About this task:
Transcribe the data as written, minus images.

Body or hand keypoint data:
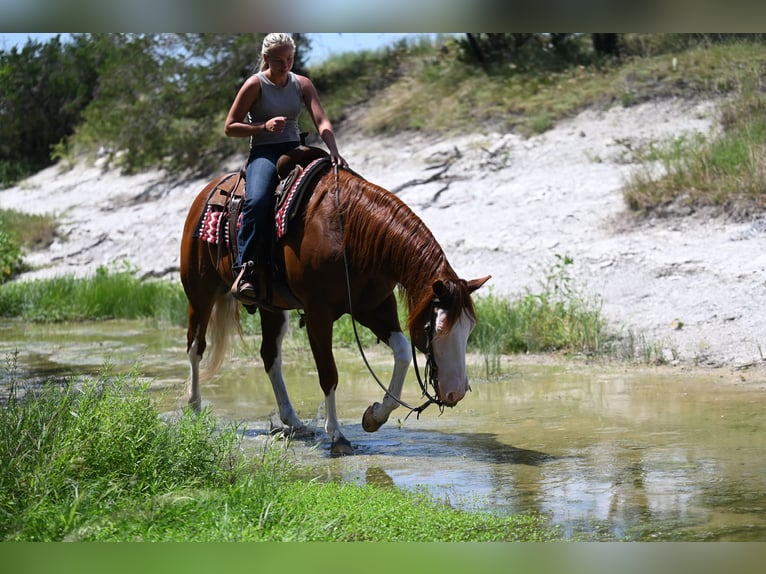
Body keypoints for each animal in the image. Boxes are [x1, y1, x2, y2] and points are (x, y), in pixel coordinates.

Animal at [180, 156, 490, 455]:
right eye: (434, 329)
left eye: (469, 330)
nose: (456, 392)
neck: (349, 232)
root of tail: (209, 190)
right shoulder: (318, 313)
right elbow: (328, 373)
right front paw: (338, 436)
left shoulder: (374, 307)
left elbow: (402, 353)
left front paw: (375, 416)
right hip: (200, 292)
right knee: (196, 346)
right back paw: (194, 410)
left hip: (271, 307)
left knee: (270, 355)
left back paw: (294, 421)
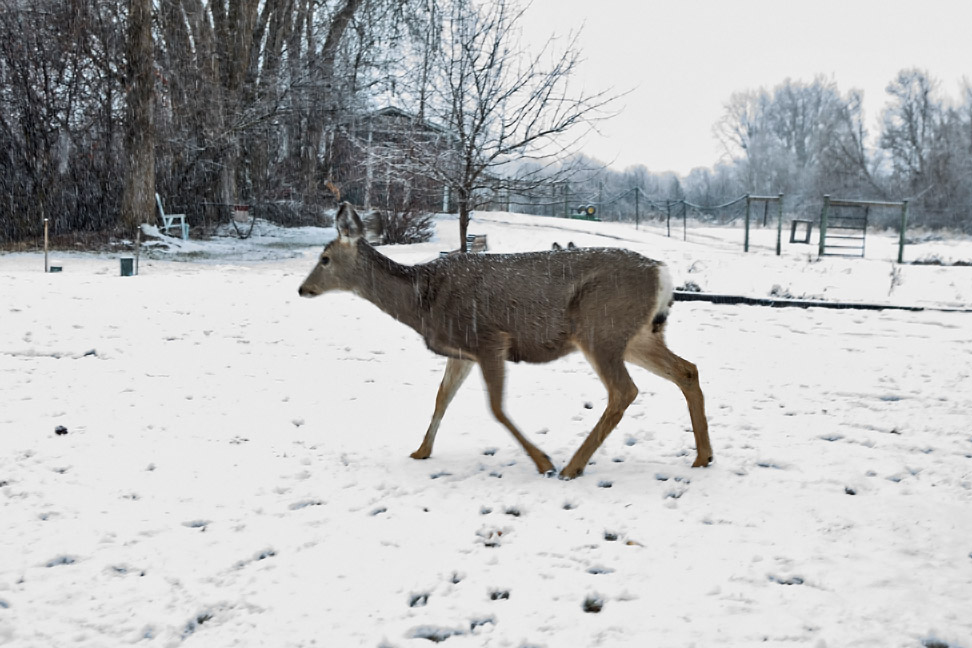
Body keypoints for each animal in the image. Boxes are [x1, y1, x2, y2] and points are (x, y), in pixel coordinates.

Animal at [298, 202, 712, 480]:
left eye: (325, 258)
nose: (303, 289)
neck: (421, 302)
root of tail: (663, 274)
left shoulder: (489, 339)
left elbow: (495, 407)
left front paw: (543, 461)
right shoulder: (462, 351)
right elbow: (441, 398)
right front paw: (420, 451)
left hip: (600, 328)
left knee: (624, 390)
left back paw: (571, 466)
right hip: (637, 335)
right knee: (687, 370)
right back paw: (703, 457)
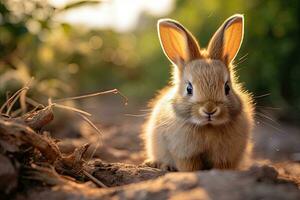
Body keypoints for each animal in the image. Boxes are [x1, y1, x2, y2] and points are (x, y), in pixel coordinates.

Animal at [142, 13, 253, 172]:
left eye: (227, 88)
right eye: (189, 89)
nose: (209, 110)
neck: (207, 127)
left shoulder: (225, 156)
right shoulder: (184, 153)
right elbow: (190, 166)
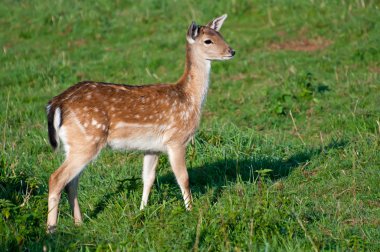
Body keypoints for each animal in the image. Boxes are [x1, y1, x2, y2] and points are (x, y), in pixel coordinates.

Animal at [45, 13, 235, 232]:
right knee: (56, 178)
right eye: (208, 40)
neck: (190, 100)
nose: (231, 51)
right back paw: (51, 229)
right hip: (87, 140)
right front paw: (191, 211)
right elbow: (184, 178)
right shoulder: (176, 139)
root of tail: (57, 103)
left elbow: (148, 178)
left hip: (75, 143)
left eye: (221, 34)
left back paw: (79, 222)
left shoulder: (152, 147)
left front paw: (142, 211)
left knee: (72, 182)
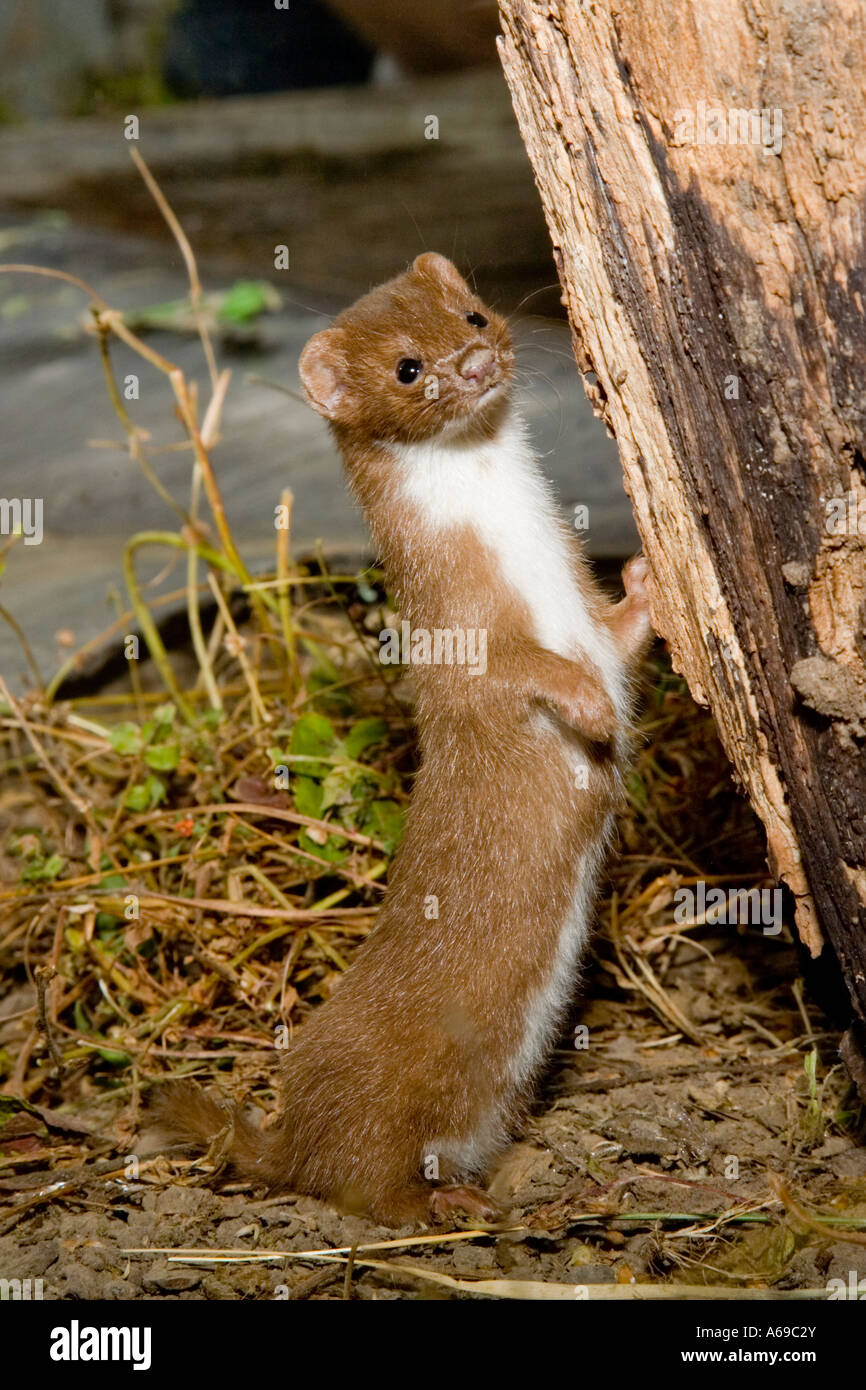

Solution for this task:
Body keypoints for each animal in the image. Boxes are [x1, y1, x2, y2] and points are (x, y), in pixel coordinates.

Animal at [180, 156, 490, 455]:
right eye: (434, 329)
left eye: (469, 330)
nose: (456, 392)
neck: (349, 232)
root of tail: (209, 190)
right shoulder: (318, 313)
right elbow: (328, 373)
right front paw: (338, 436)
left shoulder: (374, 307)
left elbow: (402, 353)
left front paw: (375, 416)
right hip: (200, 292)
right knee: (196, 346)
right back paw: (194, 410)
left hip: (271, 307)
left knee: (270, 355)
left back paw: (294, 421)
Body keypoints for each animal in the image. Boxes are [x1, y1, x2, y2] and points are (x, y), in pixel coordinates.

Animal at [298, 202, 712, 480]:
left eye: (325, 258)
nose: (303, 289)
neck: (421, 302)
root of tail: (663, 274)
left shoulder: (489, 339)
left elbow: (495, 407)
left front paw: (543, 461)
right shoulder: (462, 351)
right elbow: (441, 398)
right front paw: (420, 451)
left hip: (600, 328)
left knee: (624, 390)
left back paw: (571, 466)
right hip: (637, 335)
right knee: (687, 370)
right back paw: (703, 457)
Body keypoints for each animal in the image. Boxes are [x1, y1, x2, y2] and points are (x, y), in pixel coordinates.

Animal at [142, 13, 253, 172]:
left eye: (227, 88)
right eye: (189, 89)
nose: (209, 110)
neck: (207, 127)
left shoulder: (225, 156)
right shoulder: (184, 153)
right elbow: (190, 166)
Body keypoints for each animal in the image. Boxes are [x1, y1, x2, y2] and points are (x, y), in pixel coordinates.

Animal at [45, 13, 235, 232]:
right knee: (56, 178)
right eye: (208, 40)
neck: (190, 100)
nose: (231, 51)
right back paw: (51, 229)
right hip: (87, 140)
right front paw: (191, 211)
right elbow: (184, 178)
right shoulder: (176, 139)
root of tail: (57, 103)
left elbow: (148, 178)
left hip: (75, 143)
left eye: (221, 34)
left back paw: (79, 222)
left shoulder: (152, 147)
left front paw: (142, 211)
left knee: (72, 182)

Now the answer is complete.